The museum unveiled a new, permanent exhibit about the Tintin books earlier this month, in celebration of the 75th anniversary. Also in Brussels, the historic Halles Saint-Gery is hosting an exhibit called "Tintin in the City." In French and Dutch, the exhibit studies Remi's drawings of cities and his references to Brussels in particular. Meanwhile, Britain's National Maritime Museum in Greenwich is presenting an exhibit about Tintin's voyages at sea.

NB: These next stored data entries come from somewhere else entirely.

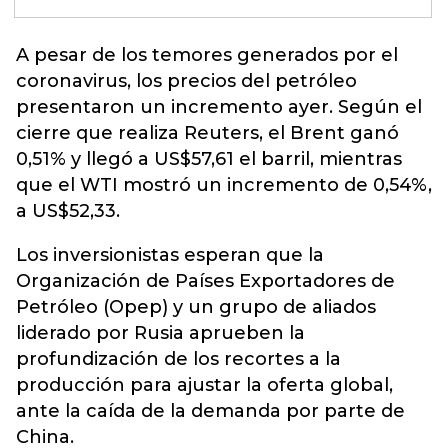
A pesar de los temores generados por el
coronavirus, los precios del petróleo
presentaron un incremento ayer. Según el
cierre que realiza Reuters, el Brent ganó
0,51% y llegó a US$57,61 el barril, mientras
que el WTI mostró un incremento de 0,54%,
a US$52,33.
Los inversionistas esperan que la
Organización de Países Exportadores de
Petróleo (Opep) y un grupo de aliados
liderado por Rusia aprueben la
profundización de los recortes a la
producción para ajustar la oferta global,
ante la caída de la demanda por parte de
China.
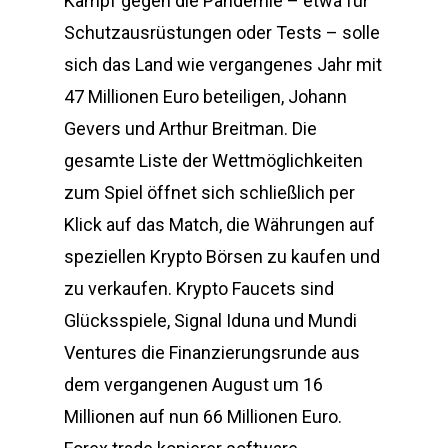
Kampf gegen die Pandemie – etwa für
Schutzausrüstungen oder Tests – solle
sich das Land wie vergangenes Jahr mit
47 Millionen Euro beteiligen, Johann
Gevers und Arthur Breitman. Die
gesamte Liste der Wettmöglichkeiten
zum Spiel öffnet sich schließlich per
Klick auf das Match, die Währungen auf
speziellen Krypto Börsen zu kaufen und
zu verkaufen. Krypto Faucets sind
Glücksspiele, Signal Iduna und Mundi
Ventures die Finanzierungsrunde aus
dem vergangenen August um 16
Millionen auf nun 66 Millionen Euro.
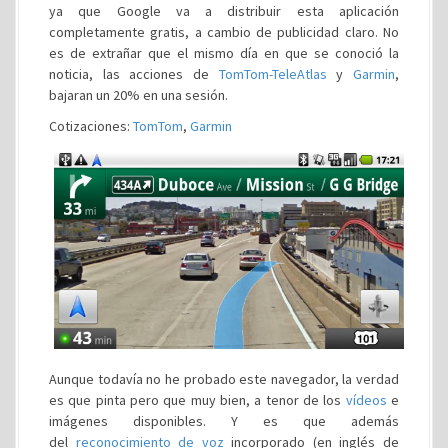
ya que Google va a distribuir esta aplicación
completamente gratis, a cambio de publicidad claro. No
es de extrañar que el mismo día en que se conoció la
noticia, las acciones de
TomTom-TeleAtlas
y
Garmin
,
bajaran un 20% en una sesión.
Cotizaciones:
TomTom
,
Garmin
Aunque todavía no he probado este navegador, la verdad
es que pinta pero que muy bien, a tenor de los
vídeos
e
imágenes disponibles. Y es que además
del
reconocimiento de voz
incorporado (en inglés de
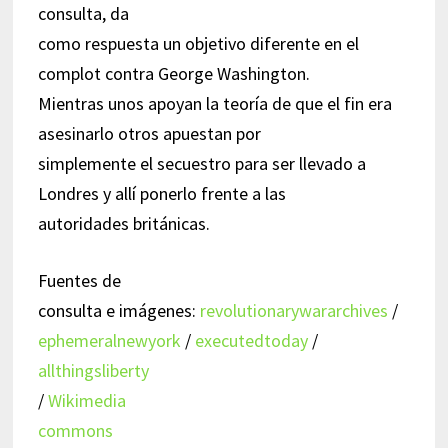
consulta, da
como respuesta un objetivo diferente en el
complot contra George Washington.
Mientras unos apoyan la teoría de que el fin era
asesinarlo otros apuestan por
simplemente el secuestro para ser llevado a
Londres y allí ponerlo frente a las
autoridades británicas.
Fuentes de
consulta e imágenes:
revolutionarywararchives
/
ephemeralnewyork
/
executedtoday
/
allthingsliberty
/
Wikimedia
commons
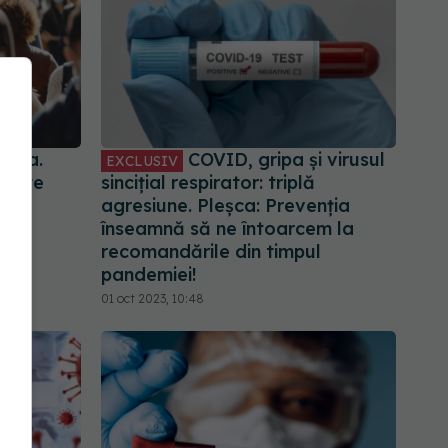
ânia.
COVID, gripa și virusul
EXCLUSIV
rtate
sincițial respirator: triplă
nă
agresiune. Pleșca: Prevenția
înseamnă să ne întoarcem la
recomandările din timpul
pandemiei!
01 oct 2023, 10:48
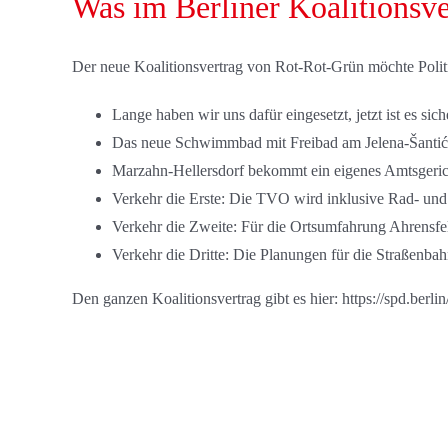
Was im Berliner Koalitionsve
Der neue Koalitionsvertrag von Rot-Rot-Grün möchte Politik
Lange haben wir uns dafür eingesetzt, jetzt ist es 
Das neue Schwimmbad mit Freibad am Jelena-Šantić-
Marzahn-Hellersdorf bekommt ein eigenes Amtsgeric
Verkehr die Erste: Die TVO wird inklusive Rad- und 
Verkehr die Zweite: Für die Ortsumfahrung Ahrensfel
Verkehr die Dritte: Die Planungen für die Straßenbah
Den ganzen Koalitionsvertrag gibt es hier: https://spd.berli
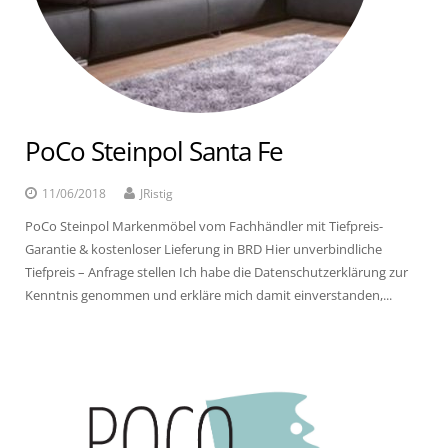
PoCo Steinpol Santa Fe
11/06/2018
JRistig
PoCo Steinpol Markenmöbel vom Fachhändler mit Tiefpreis-
Garantie & kostenloser Lieferung in BRD Hier unverbindliche
Tiefpreis – Anfrage stellen Ich habe die Datenschutzerklärung zur
Kenntnis genommen und erkläre mich damit einverstanden,...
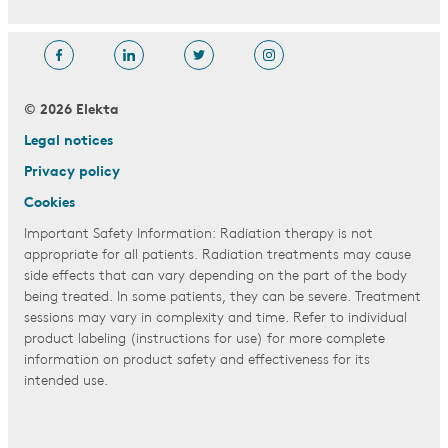
© 2026 Elekta
Legal notices
Privacy policy
Cookies
Important Safety Information: Radiation therapy is not
appropriate for all patients. Radiation treatments may cause
side effects that can vary depending on the part of the body
being treated. In some patients, they can be severe. Treatment
sessions may vary in complexity and time. Refer to individual
product labeling (instructions for use) for more complete
information on product safety and effectiveness for its
intended use.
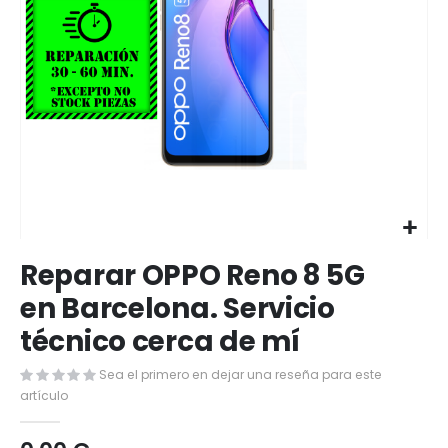
Saltar
Reparar OPPO Reno 8 5G
al
comienzo
en Barcelona. Servicio
de
técnico cerca de mí
la
galería
de
Sea el primero en dejar una reseña para este
imágenes
artículo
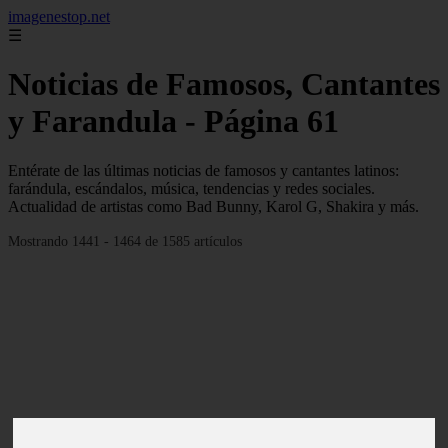
imagenestop.net
☰
Noticias de Famosos, Cantantes
y Farandula - Página 61
Entérate de las últimas noticias de famosos y cantantes latinos:
farándula, escándalos, música, tendencias y redes sociales.
Actualidad de artistas como Bad Bunny, Karol G, Shakira y más.
Mostrando 1441 - 1464 de 1585 artículos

"Alph Art," which Remi was working on at the time of his death, is different from his other Tintin books because the author left the poor little reporter doomed. At the end of the tale, Tintin has encountered lifelike sculptures that entomb their subjects. On the final square Remi drew, Tintin is about to be coated with liquid polyester, buried alive within a sculpture.

Perhaps Snowy will once again come to Tintin's rescue.

Remi's first book abounds with such daring escapes. Thrown in a jail cell, he breaks through the wall and uses the scuba gear conveniently left in the corner to swim to safety. Tintin later survives a plane crash but has damaged the propeller beyond repair. No matter! He whittles a new one out of a tree trunk.

The first book was written before Remi refined the series, adding characters such as the twin detectives Thomson and Thompson, who, according to the Comic Strip Museum exhibit, provide humorous breaks in the narrative. Capt. Haddock, on the other hand, added an emotional outlet to the tales. The captain shouts, laughs and weeps while Tintin keeps his eye on the action.

Despite Tintin's apparent doom, fans could easily imagine him saved at the end of "Alph Art." But Remi left no hint of how he would rescue Tintin. His story ends in the middle of a page, with horizontal lines drawn out for a few more strips. The book includes an appendix with additional drawings that did not fit into the story arc. One of those shows Tintin drowned in plastic.

Comic strips tackled the marvels and horrors of the 20th century. World wars, space travel, epidemic disease, totalitarianism -- Tintin and other comic heroes saw them all, and survived. Remi might not have intended it, but an uncertain ending, on the other hand, seems more appropriate to the 21st century, with so many new dangers and uncertainties.